**DATA SEGMENT:**
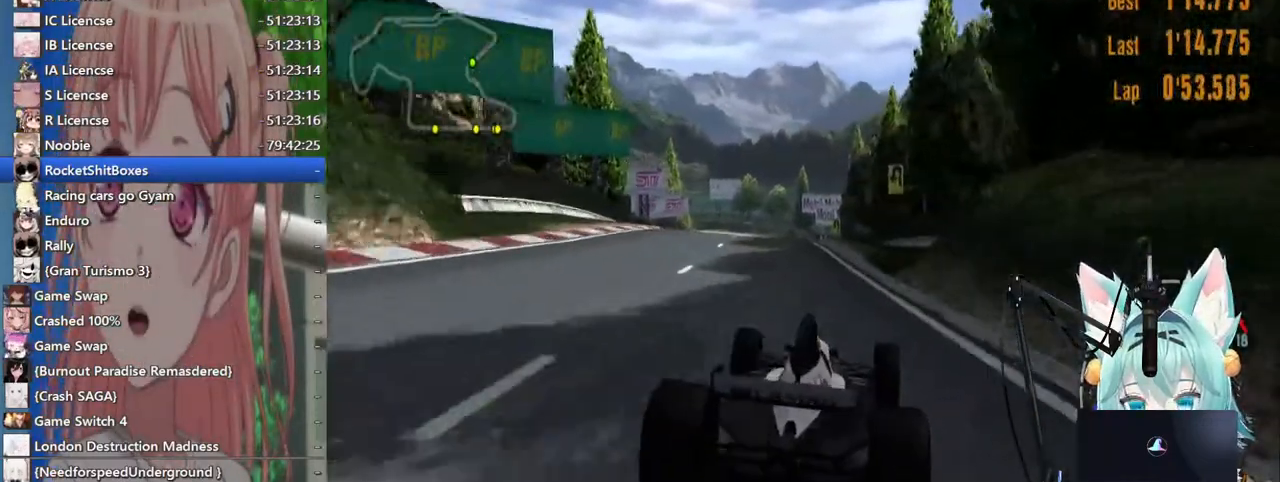
{"dt_ms": 500, "buttons": ["CROSS"], "left_stick": "center", "right_stick": "center", "events": [[233, "left_stick", "center"], [317, "CROSS", "down"]]}
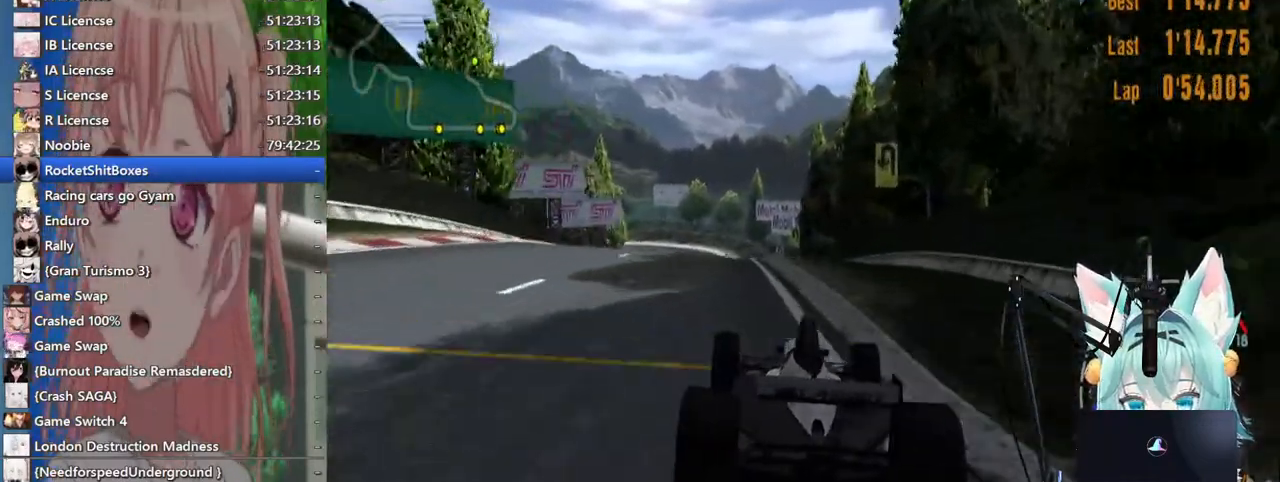
{"dt_ms": 500, "buttons": [], "left_stick": "center", "right_stick": "center", "events": [[50, "CROSS", "up"]]}
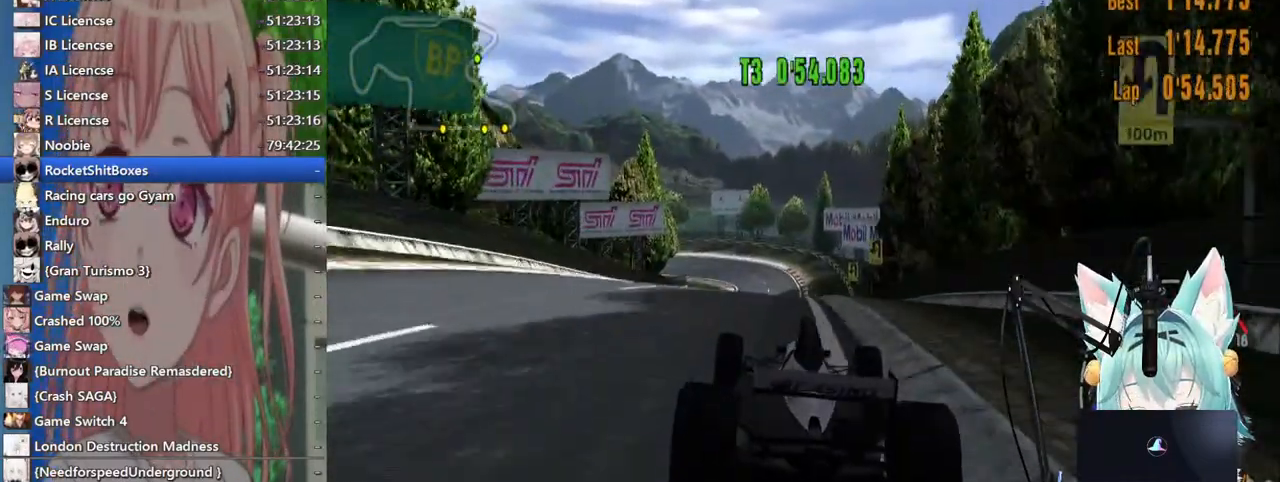
{"dt_ms": 500, "buttons": [], "left_stick": "center", "right_stick": "center", "events": []}
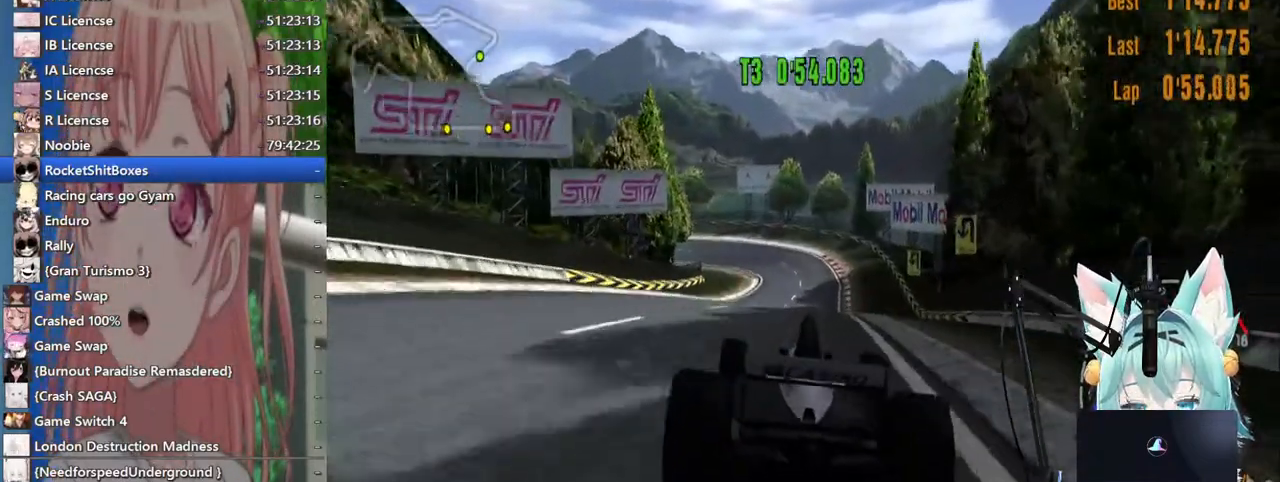
{"dt_ms": 500, "buttons": [], "left_stick": "center", "right_stick": "center", "events": []}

**TASK ITEM:**
Full copy, no pictures: write out each line of the data exactly as it stands.

**WRITTEN REPLY:**
{"dt_ms": 500, "buttons": ["CROSS"], "left_stick": "center", "right_stick": "center", "events": [[233, "left_stick", "center"], [317, "CROSS", "down"]]}
{"dt_ms": 500, "buttons": [], "left_stick": "center", "right_stick": "center", "events": [[50, "CROSS", "up"]]}
{"dt_ms": 500, "buttons": [], "left_stick": "center", "right_stick": "center", "events": []}
{"dt_ms": 500, "buttons": [], "left_stick": "center", "right_stick": "center", "events": []}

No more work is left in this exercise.